Still, these are minor quibbles in what is otherwise a finely textured anthology. What The Only City does beautifully is evoke the mood of Bombay, the unique flavour that seeps into your consciousness like the smell of rain on Marine Drive or the chatter in a local train.
If you’ve ever lived in Bombay, the book will bring back flashes of recognition — a particular street corner, a monsoon evening, a conversation overheard in a taxi. And if you’ve never been there, it will still speak to you as someone who has loved, lost, dreamed, and endured in any big city. Because what this book captures most poignantly is the human experience of modern urban life: its desires, its disillusionments, its fleeting connections.
In the end, The Only City feels like an elegy and a love letter rolled into one. It reminds you why Bombay continues to haunt the imagination of writers and readers alike. And perhaps, as Khushwant Singh suggested, it truly is “the only city,” not because of its skyline or size, but because it mirrors the contradictions of human existence itself: beauty and brutality, hope and heartbreak, all coexisting in a single breath.

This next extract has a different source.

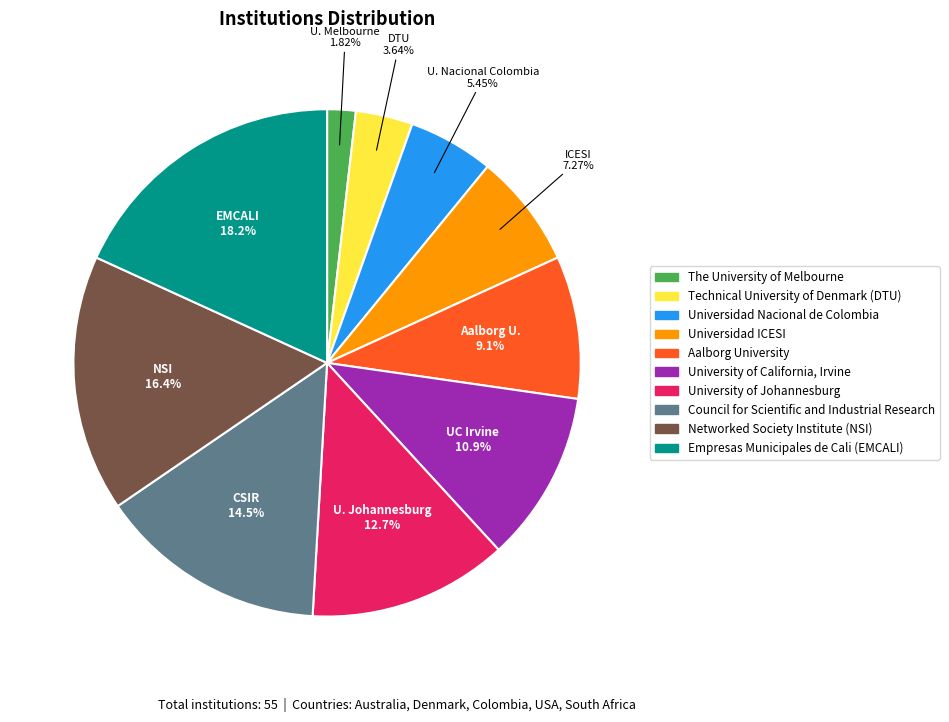

Rank the categories by value from highest to lowest.

Empresas Municipales de Cali (EMCALI), Networked Society Institute (NSI), Council for Scientific and Industrial Research, University of Johannesburg, University of California, Irvine, Aalborg University, Universidad ICESI, Universidad Nacional de Colombia, Technical University of Denmark (DTU), The University of Melbourne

So if you’re feeling nostalgic about Bombay, or simply want to pause and look at the city with fresh eyes (which is a rare occurrence in a city like Bombay), this collection is worth your time. Reading it is like sitting by the window of a slow local train, watching (and literally feeling with your body) the city rush past, and realising that every face you see, every building you pass, is a window to a story of its own.